DATA FOR THE TASK:
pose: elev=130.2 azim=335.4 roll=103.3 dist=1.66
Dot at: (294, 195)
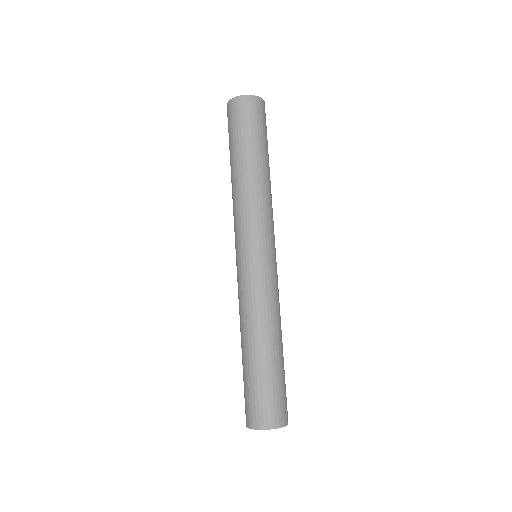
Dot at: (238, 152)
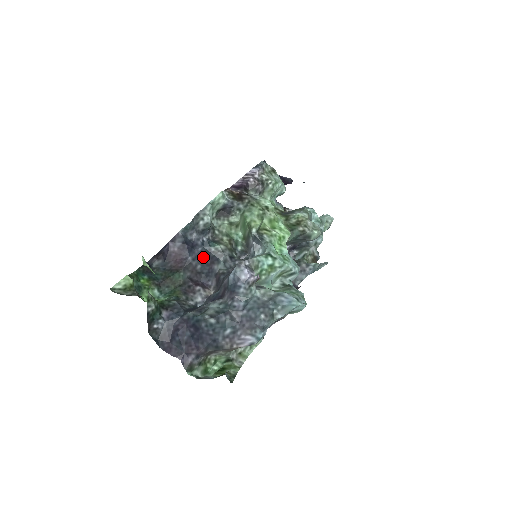
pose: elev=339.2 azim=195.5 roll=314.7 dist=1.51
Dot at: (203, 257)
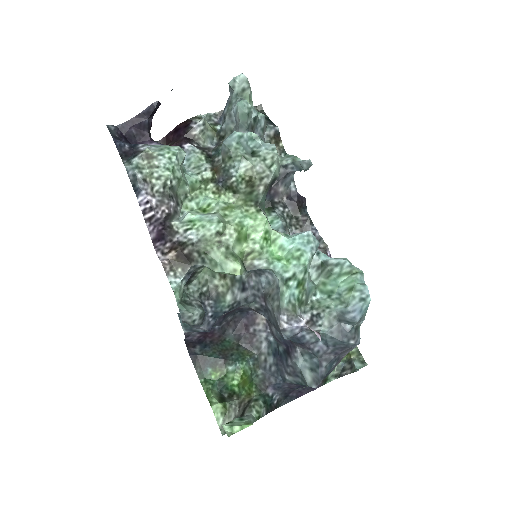
Dot at: (225, 315)
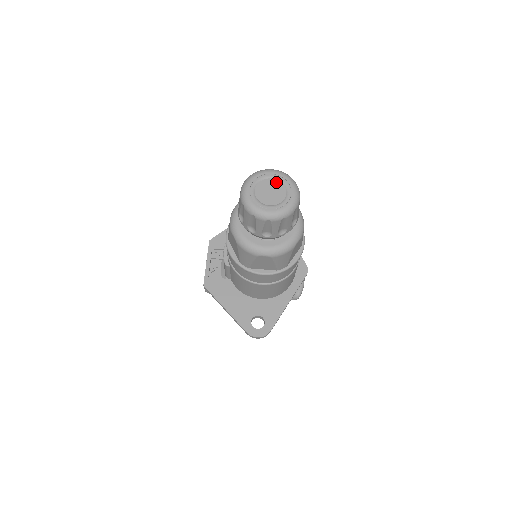
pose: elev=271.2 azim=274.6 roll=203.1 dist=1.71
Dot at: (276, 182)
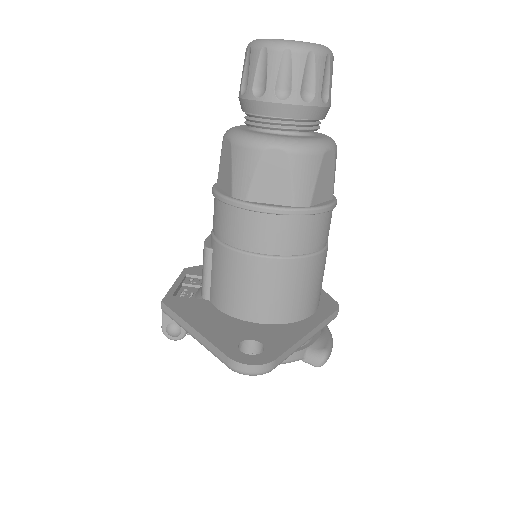
Dot at: occluded
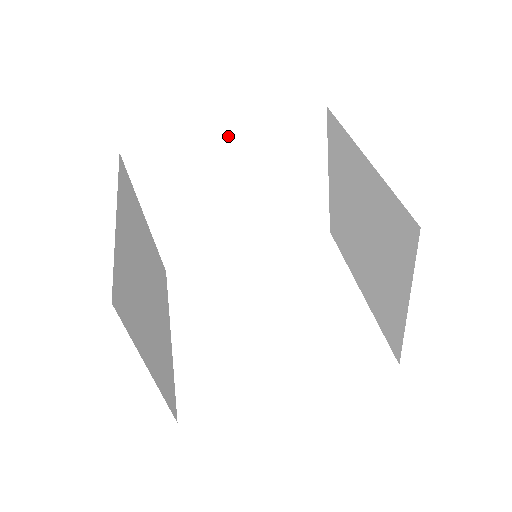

TASK DESCRIPTION: Rewrite every line of the listing with "pose" swapped for "view" and nothing else changed. Omit the pictures.

EXERCISE SOLUTION:
view: elev=130.2 azim=335.4 roll=103.3 dist=1.66
Dot at: (294, 195)
Dot at: (238, 152)
view: elev=339.2 azim=195.5 roll=314.7 dist=1.51
Dot at: (203, 257)
Dot at: (225, 315)
view: elev=271.2 azim=274.6 roll=203.1 dist=1.71
Dot at: (276, 182)
Dot at: occluded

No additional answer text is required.